* _What this task involves_: The expected answer is a verbatim transcription of the lines below, beginning with the first and ending with the line that holds "### 你将在这里学到的内容：", without pictures.

* _Records_:
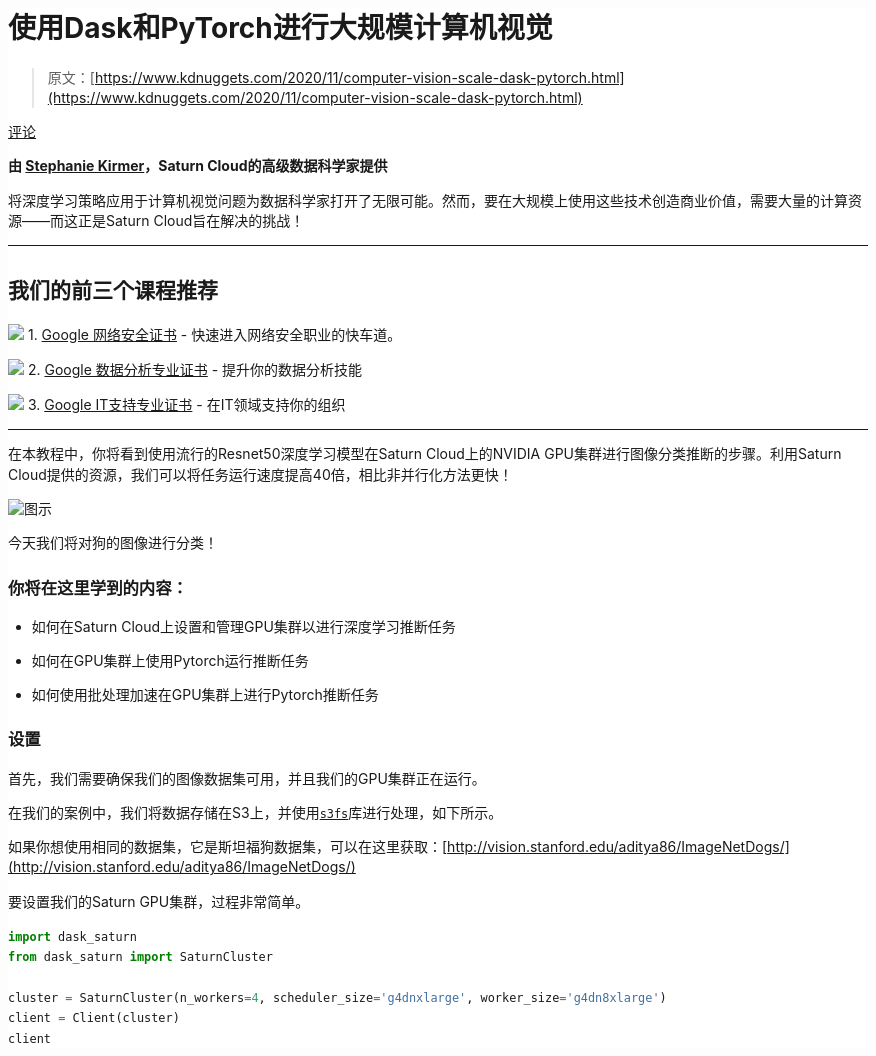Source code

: # 使用Dask和PyTorch进行大规模计算机视觉

> 原文：[https://www.kdnuggets.com/2020/11/computer-vision-scale-dask-pytorch.html](https://www.kdnuggets.com/2020/11/computer-vision-scale-dask-pytorch.html)

[评论](#comments)

**由 [Stephanie Kirmer](https://www.linkedin.com/in/skirmer/)，Saturn Cloud的高级数据科学家提供**

将深度学习策略应用于计算机视觉问题为数据科学家打开了无限可能。然而，要在大规模上使用这些技术创造商业价值，需要大量的计算资源——而这正是Saturn Cloud旨在解决的挑战！

* * *

## 我们的前三个课程推荐

![](../Images/0244c01ba9267c002ef39d4907e0b8fb.png) 1\. [Google 网络安全证书](https://www.kdnuggets.com/google-cybersecurity) - 快速进入网络安全职业的快车道。

![](../Images/e225c49c3c91745821c8c0368bf04711.png) 2\. [Google 数据分析专业证书](https://www.kdnuggets.com/google-data-analytics) - 提升你的数据分析技能

![](../Images/0244c01ba9267c002ef39d4907e0b8fb.png) 3\. [Google IT支持专业证书](https://www.kdnuggets.com/google-itsupport) - 在IT领域支持你的组织

* * *

在本教程中，你将看到使用流行的Resnet50深度学习模型在Saturn Cloud上的NVIDIA GPU集群进行图像分类推断的步骤。利用Saturn Cloud提供的资源，我们可以将任务运行速度提高40倍，相比非并行化方法更快！

![图示](../Images/bbb23403f8c85487a730973cc0647e36.png)

今天我们将对狗的图像进行分类！

### 你将在这里学到的内容：

+   如何在Saturn Cloud上设置和管理GPU集群以进行深度学习推断任务

+   如何在GPU集群上使用Pytorch运行推断任务

+   如何使用批处理加速在GPU集群上进行Pytorch推断任务

### 设置

首先，我们需要确保我们的图像数据集可用，并且我们的GPU集群正在运行。

在我们的案例中，我们将数据存储在S3上，并使用[`s3fs`](https://s3fs.readthedocs.io/en/latest/)库进行处理，如下所示。

如果你想使用相同的数据集，它是斯坦福狗数据集，可以在这里获取：[http://vision.stanford.edu/aditya86/ImageNetDogs/](http://vision.stanford.edu/aditya86/ImageNetDogs/)

要设置我们的Saturn GPU集群，过程非常简单。

```py
import dask_saturn
from dask_saturn import SaturnCluster

cluster = SaturnCluster(n_workers=4, scheduler_size='g4dnxlarge', worker_size='g4dn8xlarge')
client = Client(cluster)
client
```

* _Reply_:
Source code

: # 使用Dask和PyTorch进行大规模计算机视觉

> 原文：[https://www.kdnuggets.com/2020/11/computer-vision-scale-dask-pytorch.html](https://www.kdnuggets.com/2020/11/computer-vision-scale-dask-pytorch.html)

[评论](#comments)

**由 [Stephanie Kirmer](https://www.linkedin.com/in/skirmer/)，Saturn Cloud的高级数据科学家提供**

将深度学习策略应用于计算机视觉问题为数据科学家打开了无限可能。然而，要在大规模上使用这些技术创造商业价值，需要大量的计算资源——而这正是Saturn Cloud旨在解决的挑战！

* * *

## 我们的前三个课程推荐

![](../Images/0244c01ba9267c002ef39d4907e0b8fb.png) 1\. [Google 网络安全证书](https://www.kdnuggets.com/google-cybersecurity) - 快速进入网络安全职业的快车道。

![](../Images/e225c49c3c91745821c8c0368bf04711.png) 2\. [Google 数据分析专业证书](https://www.kdnuggets.com/google-data-analytics) - 提升你的数据分析技能

![](../Images/0244c01ba9267c002ef39d4907e0b8fb.png) 3\. [Google IT支持专业证书](https://www.kdnuggets.com/google-itsupport) - 在IT领域支持你的组织

* * *

在本教程中，你将看到使用流行的Resnet50深度学习模型在Saturn Cloud上的NVIDIA GPU集群进行图像分类推断的步骤。利用Saturn Cloud提供的资源，我们可以将任务运行速度提高40倍，相比非并行化方法更快！

![图示](../Images/bbb23403f8c85487a730973cc0647e36.png)

今天我们将对狗的图像进行分类！

### 你将在这里学到的内容：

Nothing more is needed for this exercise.